On May 20, 2013, the Supreme Court decided PPL Corp. v. Commissioner, holding that a British “windfall tax” imposed on privatized British companies has the predominant character of an excess profits tax and is therefore creditable under Internal Revenue Code (IRC) Section 901.

The case revolved around one of PPL’s British subsidiaries which was subject to a one-time windfall tax in the United Kingdom. When PPL paid the British tax, it claimed a foreign tax credit pursuant to IRC Section 901(b)(1), which applies to “income, war profits, and excess profits.”

The issue, in this case, was whether in determining the creditability of a foreign tax, courts should employ a formalistic approach that looks solely at the form of the foreign tax statute and ignores how the tax actually operates, or whether courts should employ a substance-based approach that considers factors such as the practical operation and intended effect of the foreign tax. The Tax Court found for PPL, but on appeal, the Third Circuit reversed.

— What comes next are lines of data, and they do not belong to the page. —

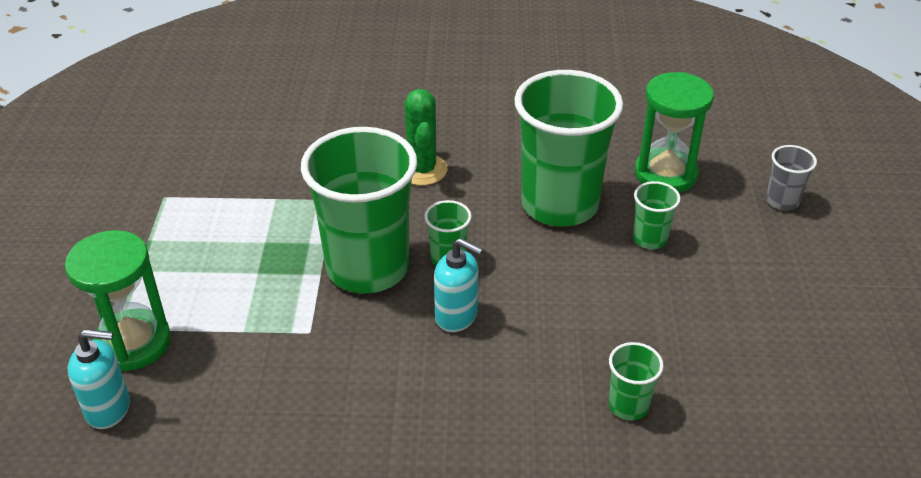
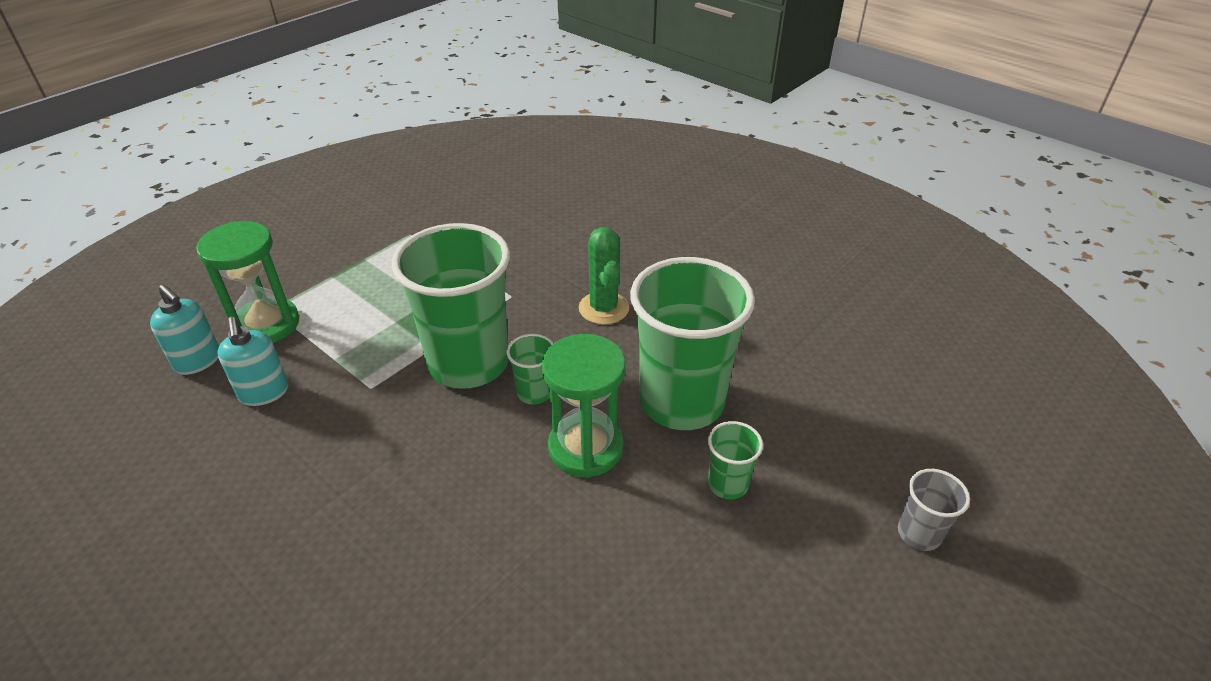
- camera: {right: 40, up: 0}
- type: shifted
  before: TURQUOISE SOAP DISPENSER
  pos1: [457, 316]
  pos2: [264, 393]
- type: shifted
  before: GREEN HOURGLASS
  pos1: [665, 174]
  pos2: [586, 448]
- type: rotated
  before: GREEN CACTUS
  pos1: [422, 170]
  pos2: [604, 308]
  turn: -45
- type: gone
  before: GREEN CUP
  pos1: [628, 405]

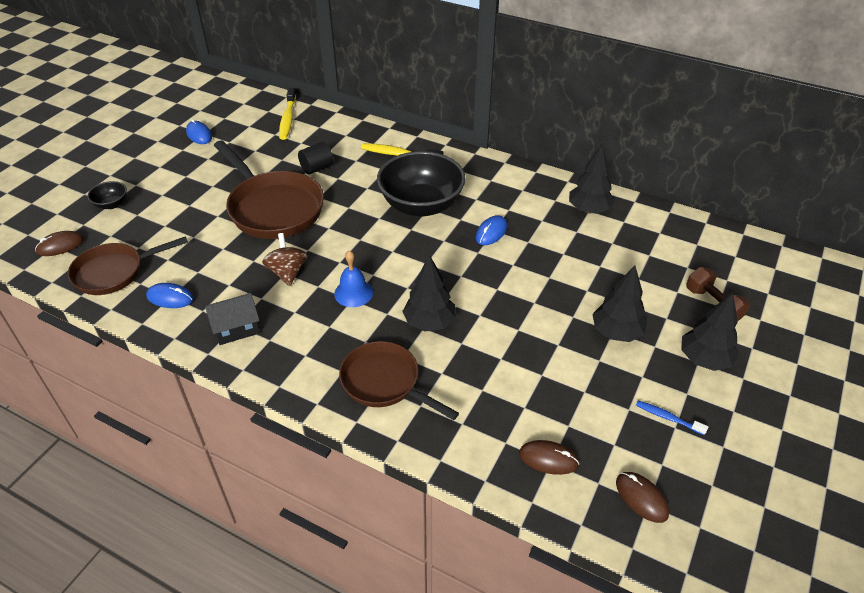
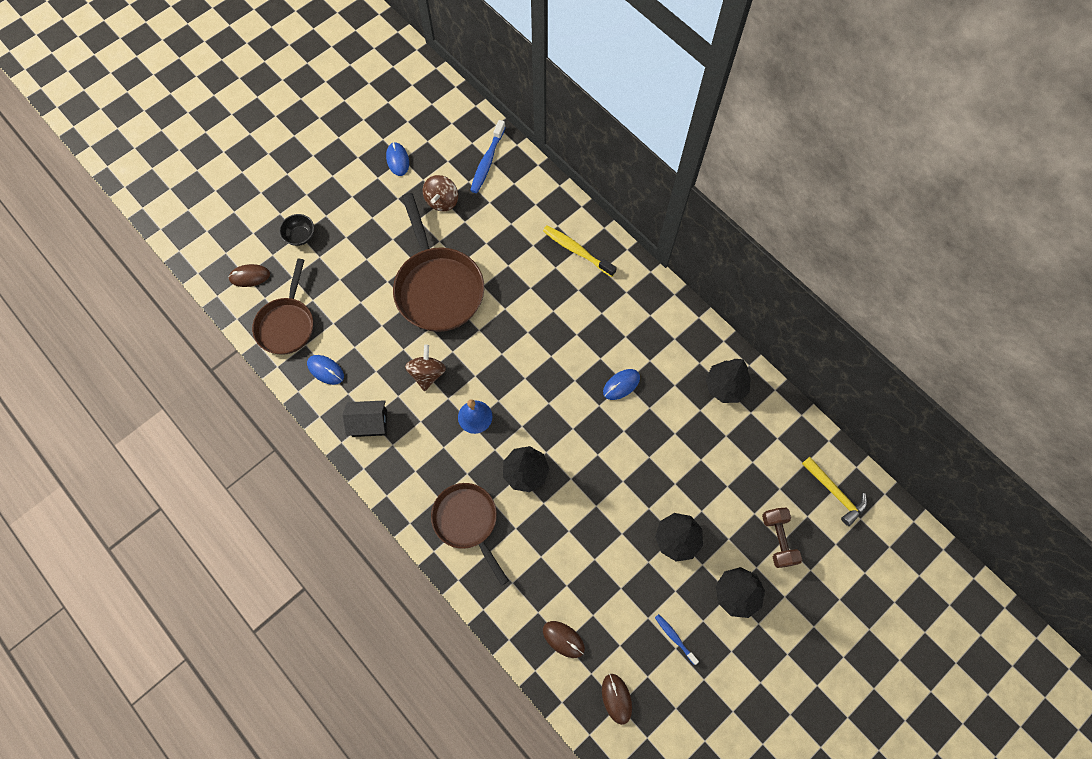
- camera: {right: 20, up: 25}
- type: rotated
  before: BROWN PAN
  pos1: [114, 272]
  pos2: [287, 324]
  turn: -75
- type: new
  after: BROWN SPINNING TOP
  pos2: [442, 201]
- type: repainted
  before: YELLOW TOOTHBRUSH
  after: BLUE TOOTHBRUSH
  pos1: [287, 119]
  pos2: [487, 162]
- type: new
  after: YELLOW HAMMER
  pos2: [834, 492]
- type: gone
  before: BLACK CYLINDER
  pos1: [317, 168]
- type: gone
  before: BLACK BOWL
  pos1: [421, 205]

In a fairly brief opinion, the Court surmised the government’s position as a formalistic approach in applying the tax law. The Court, on the other hand, stated that it would “apply the predominant character test [of the foreign tax credit regulations] using a commonsense approach that considers the substantive effect of the tax.” The Court relied on the regulatory test which looks to “the normal manner in which a tax applies;” meaning that the Court would look at how the tax affects taxpayers in most instances, instead of looking at the impact of the tax on a handful of taxpayers.

Next, the Court stated that “the way a foreign government characterizes its tax is not dispositive with respect to the U.S. creditability analysis.” Applying this approach, the Court held that “the predominant character of the windfall tax is that of an excess profits tax,” which makes it creditable. Alternatively, the Court found that the British formula relied on a fictitious value calculated using an imputed profit-to-earnings ratio.

Ultimately, the Court, through an algebraic reformulation of the equation used for computing the British tax, agreed with PPL’s argument that the British tax was the equivalent of a U.S. tax on excess profits tax. The Court declared that it must look at “economic realities, not legal abstractions.” In conclusion, the Court held that it must “follow substance over form and recognize that the windfall tax is nothing more than a tax on actual profits above a threshold.” Here, the tax was viewed by the Court as economically equivalent to the difference between what PPL actually earned and the amount the British government believed they should have earned given their respective floatation values. Those actual “excess profits” above the threshold were taxed at the prescribed British tax rate of 51.71 percent.

The PPL decision will have an immediate impact on the way courts determine the creditability of the foreign taxes; courts should look not to the way a foreign government characterizes tax at issue, but rather, they should look at the foreign tax as if it were a U.S. tax and analyze it accordingly.